> THE TASK:
Copy exactly the lines of the material below that run from the one containing "feedback link: A" through the one containing "1. **Progettisti di". Copy no other lines.

> INPUT:
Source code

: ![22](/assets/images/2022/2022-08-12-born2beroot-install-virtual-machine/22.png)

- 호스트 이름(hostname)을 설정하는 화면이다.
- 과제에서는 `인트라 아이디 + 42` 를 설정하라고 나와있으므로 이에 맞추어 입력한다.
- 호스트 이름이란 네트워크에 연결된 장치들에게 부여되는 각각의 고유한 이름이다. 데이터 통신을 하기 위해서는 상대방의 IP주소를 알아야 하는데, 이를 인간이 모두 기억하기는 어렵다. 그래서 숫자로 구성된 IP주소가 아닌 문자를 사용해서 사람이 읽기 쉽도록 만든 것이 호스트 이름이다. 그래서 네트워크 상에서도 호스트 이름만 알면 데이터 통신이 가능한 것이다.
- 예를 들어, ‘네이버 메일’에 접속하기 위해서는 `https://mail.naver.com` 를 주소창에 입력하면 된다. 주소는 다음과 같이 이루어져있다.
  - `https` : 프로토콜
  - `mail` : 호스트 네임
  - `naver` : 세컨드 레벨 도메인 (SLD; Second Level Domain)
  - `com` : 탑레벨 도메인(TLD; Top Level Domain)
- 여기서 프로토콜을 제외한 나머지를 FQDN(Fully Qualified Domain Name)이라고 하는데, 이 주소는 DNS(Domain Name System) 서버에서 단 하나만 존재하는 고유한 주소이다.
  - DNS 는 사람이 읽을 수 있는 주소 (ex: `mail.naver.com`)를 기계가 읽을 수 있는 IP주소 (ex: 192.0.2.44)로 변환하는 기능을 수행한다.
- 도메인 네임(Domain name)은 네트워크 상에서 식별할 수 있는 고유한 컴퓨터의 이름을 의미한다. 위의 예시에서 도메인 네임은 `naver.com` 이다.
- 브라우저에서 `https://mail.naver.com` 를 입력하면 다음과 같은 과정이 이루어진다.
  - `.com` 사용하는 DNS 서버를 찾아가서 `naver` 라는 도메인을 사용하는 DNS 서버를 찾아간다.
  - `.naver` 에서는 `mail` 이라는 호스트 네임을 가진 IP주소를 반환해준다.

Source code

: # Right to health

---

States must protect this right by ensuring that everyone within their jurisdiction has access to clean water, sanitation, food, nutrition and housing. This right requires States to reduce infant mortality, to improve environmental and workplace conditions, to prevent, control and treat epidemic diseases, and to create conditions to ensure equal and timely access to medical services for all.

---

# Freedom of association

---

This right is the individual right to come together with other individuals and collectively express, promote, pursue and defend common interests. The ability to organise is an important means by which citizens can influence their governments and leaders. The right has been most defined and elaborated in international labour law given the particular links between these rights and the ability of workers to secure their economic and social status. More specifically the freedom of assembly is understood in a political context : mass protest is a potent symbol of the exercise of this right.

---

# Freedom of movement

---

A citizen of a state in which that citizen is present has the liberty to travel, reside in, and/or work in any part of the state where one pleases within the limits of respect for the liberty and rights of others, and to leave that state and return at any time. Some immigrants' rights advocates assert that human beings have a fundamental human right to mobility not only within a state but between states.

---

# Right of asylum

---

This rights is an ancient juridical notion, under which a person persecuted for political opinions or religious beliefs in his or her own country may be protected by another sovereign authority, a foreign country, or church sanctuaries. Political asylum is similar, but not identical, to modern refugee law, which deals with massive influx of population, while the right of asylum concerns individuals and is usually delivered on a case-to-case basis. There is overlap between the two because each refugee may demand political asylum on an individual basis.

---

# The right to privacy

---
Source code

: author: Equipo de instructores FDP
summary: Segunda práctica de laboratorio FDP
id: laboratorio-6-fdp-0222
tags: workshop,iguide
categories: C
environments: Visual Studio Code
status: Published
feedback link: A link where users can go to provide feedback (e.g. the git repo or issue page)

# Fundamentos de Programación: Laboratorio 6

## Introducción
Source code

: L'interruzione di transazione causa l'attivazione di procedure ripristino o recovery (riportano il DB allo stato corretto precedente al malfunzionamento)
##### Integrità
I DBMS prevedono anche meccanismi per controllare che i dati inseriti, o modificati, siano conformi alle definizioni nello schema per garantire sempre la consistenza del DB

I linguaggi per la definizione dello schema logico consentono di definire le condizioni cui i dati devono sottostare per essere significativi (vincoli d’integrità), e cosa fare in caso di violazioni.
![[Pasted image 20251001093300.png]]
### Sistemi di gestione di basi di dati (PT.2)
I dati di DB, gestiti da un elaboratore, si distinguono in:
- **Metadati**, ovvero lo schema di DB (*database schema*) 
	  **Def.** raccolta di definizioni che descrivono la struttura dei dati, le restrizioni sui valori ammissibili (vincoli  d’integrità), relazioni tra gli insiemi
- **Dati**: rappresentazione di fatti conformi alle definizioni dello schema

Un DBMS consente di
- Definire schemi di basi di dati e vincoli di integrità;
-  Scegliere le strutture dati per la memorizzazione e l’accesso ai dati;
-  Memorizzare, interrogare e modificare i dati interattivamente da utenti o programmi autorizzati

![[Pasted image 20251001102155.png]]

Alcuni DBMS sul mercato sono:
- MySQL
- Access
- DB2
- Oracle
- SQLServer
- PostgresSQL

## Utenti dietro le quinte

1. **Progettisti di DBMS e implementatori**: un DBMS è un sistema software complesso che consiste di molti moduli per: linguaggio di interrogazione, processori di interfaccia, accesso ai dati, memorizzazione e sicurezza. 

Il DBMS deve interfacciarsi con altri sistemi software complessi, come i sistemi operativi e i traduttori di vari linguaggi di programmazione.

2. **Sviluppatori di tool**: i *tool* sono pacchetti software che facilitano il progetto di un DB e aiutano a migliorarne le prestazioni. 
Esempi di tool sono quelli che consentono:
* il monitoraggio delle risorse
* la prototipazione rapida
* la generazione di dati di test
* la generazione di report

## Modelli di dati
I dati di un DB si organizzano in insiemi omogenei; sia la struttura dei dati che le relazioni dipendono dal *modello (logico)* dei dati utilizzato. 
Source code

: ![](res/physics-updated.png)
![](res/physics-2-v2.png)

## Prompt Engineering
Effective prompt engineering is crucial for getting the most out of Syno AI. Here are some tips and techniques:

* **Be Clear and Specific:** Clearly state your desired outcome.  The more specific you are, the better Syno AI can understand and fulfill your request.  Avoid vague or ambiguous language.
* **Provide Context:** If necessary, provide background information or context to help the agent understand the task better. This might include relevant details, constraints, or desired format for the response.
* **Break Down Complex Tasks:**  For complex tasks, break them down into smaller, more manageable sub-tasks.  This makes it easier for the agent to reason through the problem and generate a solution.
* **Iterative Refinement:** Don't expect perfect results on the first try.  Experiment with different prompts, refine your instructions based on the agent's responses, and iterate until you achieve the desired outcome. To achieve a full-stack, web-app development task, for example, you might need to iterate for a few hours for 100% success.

> RESPONSE AREA:
feedback link: A link where users can go to provide feedback (e.g. the git repo or issue page)

# Fundamentos de Programación: Laboratorio 6

## Introducción
Source code

: L'interruzione di transazione causa l'attivazione di procedure ripristino o recovery (riportano il DB allo stato corretto precedente al malfunzionamento)
##### Integrità
I DBMS prevedono anche meccanismi per controllare che i dati inseriti, o modificati, siano conformi alle definizioni nello schema per garantire sempre la consistenza del DB

I linguaggi per la definizione dello schema logico consentono di definire le condizioni cui i dati devono sottostare per essere significativi (vincoli d’integrità), e cosa fare in caso di violazioni.
![[Pasted image 20251001093300.png]]
### Sistemi di gestione di basi di dati (PT.2)
I dati di DB, gestiti da un elaboratore, si distinguono in:
- **Metadati**, ovvero lo schema di DB (*database schema*) 
	  **Def.** raccolta di definizioni che descrivono la struttura dei dati, le restrizioni sui valori ammissibili (vincoli  d’integrità), relazioni tra gli insiemi
- **Dati**: rappresentazione di fatti conformi alle definizioni dello schema

Un DBMS consente di
- Definire schemi di basi di dati e vincoli di integrità;
-  Scegliere le strutture dati per la memorizzazione e l’accesso ai dati;
-  Memorizzare, interrogare e modificare i dati interattivamente da utenti o programmi autorizzati

![[Pasted image 20251001102155.png]]

Alcuni DBMS sul mercato sono:
- MySQL
- Access
- DB2
- Oracle
- SQLServer
- PostgresSQL

## Utenti dietro le quinte

1. **Progettisti di DBMS e implementatori**: un DBMS è un sistema software complesso che consiste di molti moduli per: linguaggio di interrogazione, processori di interfaccia, accesso ai dati, memorizzazione e sicurezza. 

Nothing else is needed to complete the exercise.